**Exercise set:**
a: According to the IPL news release, why should shareholders who hold IPL shares through a bank, broker or other intermediary follow their intermediary's instructions? Answer in one to three sentences.
b: Please write out the passage of the IPL news release from "Brookfield Infrastructure beneficially" to "any IPL shares.", word for word.

**Excerpted passage:**
★ ★ ★

In addition to revocation in any other manner permitted by law, a registered IPL shareholder may revoke or change a previously made proxy vote: (a) by accessing the IPL Meeting by following the instructions under the heading "How to Participate at the IPL Shareholders' Meeting" in the Joint Information Circular of IPL and Pembina dated June 29, 2021 in respect of the IPL Meeting and voting their IPL shares during the designated time; (b) by an instrument in writing executed by the IPL shareholder or such IPL shareholder's attorney authorized in writing or, if the IPL shareholder is a corporation, under its corporate seal or by an officer or attorney thereof, duly authorized, indicating the capacity under which such officer or attorney is signing and deposited with Computershare, the transfer agent of IPL, at the office designated in the Notice of Special Meeting of IPL Shareholders dated June 29, 2021 not later than 10:00 a.m. (Calgary time), on the business day preceding the day of the IPL Meeting (or any adjournment or postponement thereof); or (c) by a duly executed and deposited proxy as provided herein bearing a later date or time than the date or time of the proxy being revoked. IPL shareholders who hold their shares through a bank, broker or other intermediary are encouraged to follow the instructions provided to them from their applicable intermediary as they differ from those of registered shareholders (shareholders who hold IPL shares in their own name). Alternatively, IPL shareholders may contact Laurel Hill for assistance.
Brookfield Infrastructure beneficially own and exercise control or direction over 41,848,857 IPL shares. Additionally, Brookfield Infrastructure has economic exposure to an aggregate of 42,492,698 IPL shares pursuant to a cash-settled total return swap. The cash-settled total return swap affords economic exposure to IPL shares, but does not give Brookfield Infrastructure any right to vote, or direct or influence the voting, acquisition, or disposition of any IPL shares.
No Offer or Solicitation
This news release is for informational purposes only and does not constitute an offer to buy or sell, or a solicitation of an offer to sell or buy, any securities. The offer to acquire IPL securities and to issue securities of Brookfield Infrastructure Corporation will be made solely by, and subject to the terms and conditions set out in the formal offer to purchase and bid circular and accompanying letter of transmittal and notice of guaranteed delivery.
NOTICE TO U.S. HOLDERS OF IPL SHARES
Brookfield Infrastructure intends to make the offer and sale of the BIPC Shares in the offer subject to a registration statement of BIPC and BIP covering such offer and sale to be filed with the United States Securities and Exchange Commission (the “SEC”) under the U.S. Securities Act of 1933, as amended. Such registration statement covering such offer and sale will include various documents related to such offer and sale. INVESTORS AND SHAREHOLDERS OF IPL ARE URGED TO READ SUCH REGISTRATION STATEMENT AND ANY AND ALL OTHER RELEVANT DOCUMENTS FILED OR TO BE FILED WITH THE SEC IN CONNECTION WITH THE OFFER AS THOSE DOCUMENTS BECOME AVAILABLE, AS WELL AS ANY AMENDMENTS OR SUPPLEMENTS TO THOSE DOCUMENTS, BECAUSE THEY CONTAIN OR WILL CONTAIN IMPORTANT INFORMATION. You will be able to obtain a free copy of such registration statement, as well as other relevant filings regarding BIP and BIPC or such transaction involving the issuance of the BIPC Shares and the underlying BIP limited partnership units, at the SEC’s website (www.sec.gov) under the issuer profiles for BIP and BIPC, or on request without charge from Brookfield Infrastructure, at 250 Vesey Street, 15th Floor, New York, New York, 10281-1023 or by telephone at (212) 417-7000.

★ ★ ★

**Information given:**
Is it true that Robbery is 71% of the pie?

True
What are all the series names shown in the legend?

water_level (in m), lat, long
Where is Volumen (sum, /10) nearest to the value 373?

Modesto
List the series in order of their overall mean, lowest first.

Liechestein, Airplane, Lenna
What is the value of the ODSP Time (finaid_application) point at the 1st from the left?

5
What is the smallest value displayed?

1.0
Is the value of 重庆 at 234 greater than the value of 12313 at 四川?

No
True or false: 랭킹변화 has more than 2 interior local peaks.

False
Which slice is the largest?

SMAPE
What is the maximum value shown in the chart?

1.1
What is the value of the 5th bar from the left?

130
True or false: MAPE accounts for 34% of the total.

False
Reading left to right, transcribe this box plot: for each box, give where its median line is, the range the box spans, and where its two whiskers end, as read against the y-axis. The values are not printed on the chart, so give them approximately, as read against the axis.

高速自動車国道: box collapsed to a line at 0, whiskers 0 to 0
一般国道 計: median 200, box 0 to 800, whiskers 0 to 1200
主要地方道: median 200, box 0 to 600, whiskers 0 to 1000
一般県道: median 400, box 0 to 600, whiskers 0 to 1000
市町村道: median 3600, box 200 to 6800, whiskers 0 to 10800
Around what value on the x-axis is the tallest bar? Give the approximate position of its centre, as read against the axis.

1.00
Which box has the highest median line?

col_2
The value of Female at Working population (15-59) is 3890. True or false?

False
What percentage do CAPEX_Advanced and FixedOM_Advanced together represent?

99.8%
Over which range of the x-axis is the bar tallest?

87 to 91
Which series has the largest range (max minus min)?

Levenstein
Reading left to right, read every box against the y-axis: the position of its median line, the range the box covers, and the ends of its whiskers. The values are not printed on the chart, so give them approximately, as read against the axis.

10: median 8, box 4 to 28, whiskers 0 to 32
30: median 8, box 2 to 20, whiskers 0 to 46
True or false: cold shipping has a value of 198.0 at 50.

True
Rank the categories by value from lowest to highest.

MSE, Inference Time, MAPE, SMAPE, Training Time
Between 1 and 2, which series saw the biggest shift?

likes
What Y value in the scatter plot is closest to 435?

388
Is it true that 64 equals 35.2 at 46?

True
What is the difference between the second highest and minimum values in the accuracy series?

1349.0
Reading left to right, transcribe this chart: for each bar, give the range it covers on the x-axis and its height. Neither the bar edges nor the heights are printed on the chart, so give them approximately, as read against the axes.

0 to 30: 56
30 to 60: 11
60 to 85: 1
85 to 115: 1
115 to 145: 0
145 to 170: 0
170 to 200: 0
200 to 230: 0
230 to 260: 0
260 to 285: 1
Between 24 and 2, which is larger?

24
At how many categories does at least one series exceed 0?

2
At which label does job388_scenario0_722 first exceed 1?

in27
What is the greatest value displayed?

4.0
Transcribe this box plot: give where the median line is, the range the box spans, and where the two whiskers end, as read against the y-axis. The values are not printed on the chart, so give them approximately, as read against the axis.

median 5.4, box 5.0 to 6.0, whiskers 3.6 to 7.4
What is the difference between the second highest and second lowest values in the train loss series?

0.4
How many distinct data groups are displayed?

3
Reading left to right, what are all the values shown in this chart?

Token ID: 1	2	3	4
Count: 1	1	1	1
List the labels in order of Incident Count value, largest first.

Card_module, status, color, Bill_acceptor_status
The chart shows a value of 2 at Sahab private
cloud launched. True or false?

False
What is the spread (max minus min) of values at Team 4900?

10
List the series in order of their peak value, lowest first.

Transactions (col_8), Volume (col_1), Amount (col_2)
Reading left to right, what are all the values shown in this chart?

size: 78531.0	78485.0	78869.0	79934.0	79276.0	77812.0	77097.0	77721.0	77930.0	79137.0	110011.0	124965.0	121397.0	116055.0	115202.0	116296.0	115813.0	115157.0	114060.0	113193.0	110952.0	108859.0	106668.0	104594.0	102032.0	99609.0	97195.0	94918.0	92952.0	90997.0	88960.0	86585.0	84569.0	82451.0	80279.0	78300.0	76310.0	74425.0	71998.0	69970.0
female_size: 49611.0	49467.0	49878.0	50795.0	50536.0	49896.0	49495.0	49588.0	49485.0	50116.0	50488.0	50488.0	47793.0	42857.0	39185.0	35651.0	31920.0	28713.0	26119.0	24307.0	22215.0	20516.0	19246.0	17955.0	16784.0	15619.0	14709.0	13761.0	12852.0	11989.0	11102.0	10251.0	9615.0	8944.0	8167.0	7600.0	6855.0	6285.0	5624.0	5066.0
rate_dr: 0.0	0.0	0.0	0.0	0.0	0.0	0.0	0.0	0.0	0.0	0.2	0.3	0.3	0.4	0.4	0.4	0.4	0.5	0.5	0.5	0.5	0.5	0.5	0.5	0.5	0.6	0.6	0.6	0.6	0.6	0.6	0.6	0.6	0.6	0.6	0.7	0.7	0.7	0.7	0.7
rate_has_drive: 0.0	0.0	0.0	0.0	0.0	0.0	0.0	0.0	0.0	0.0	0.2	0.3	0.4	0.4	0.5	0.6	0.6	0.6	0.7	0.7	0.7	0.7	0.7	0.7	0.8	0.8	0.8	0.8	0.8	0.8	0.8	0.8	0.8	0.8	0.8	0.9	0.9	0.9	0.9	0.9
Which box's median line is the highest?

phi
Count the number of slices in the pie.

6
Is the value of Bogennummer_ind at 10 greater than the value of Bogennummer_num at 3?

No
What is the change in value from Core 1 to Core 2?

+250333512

★ ★ ★

**Exercise results:**
a: They should follow those instructions because the instructions differ from the ones for registered shareholders, meaning shareholders who hold IPL shares in their own name.

b:
Brookfield Infrastructure beneficially own and exercise control or direction over 41,848,857 IPL shares. Additionally, Brookfield Infrastructure has economic exposure to an aggregate of 42,492,698 IPL shares pursuant to a cash-settled total return swap. The cash-settled total return swap affords economic exposure to IPL shares, but does not give Brookfield Infrastructure any right to vote, or direct or influence the voting, acquisition, or disposition of any IPL shares.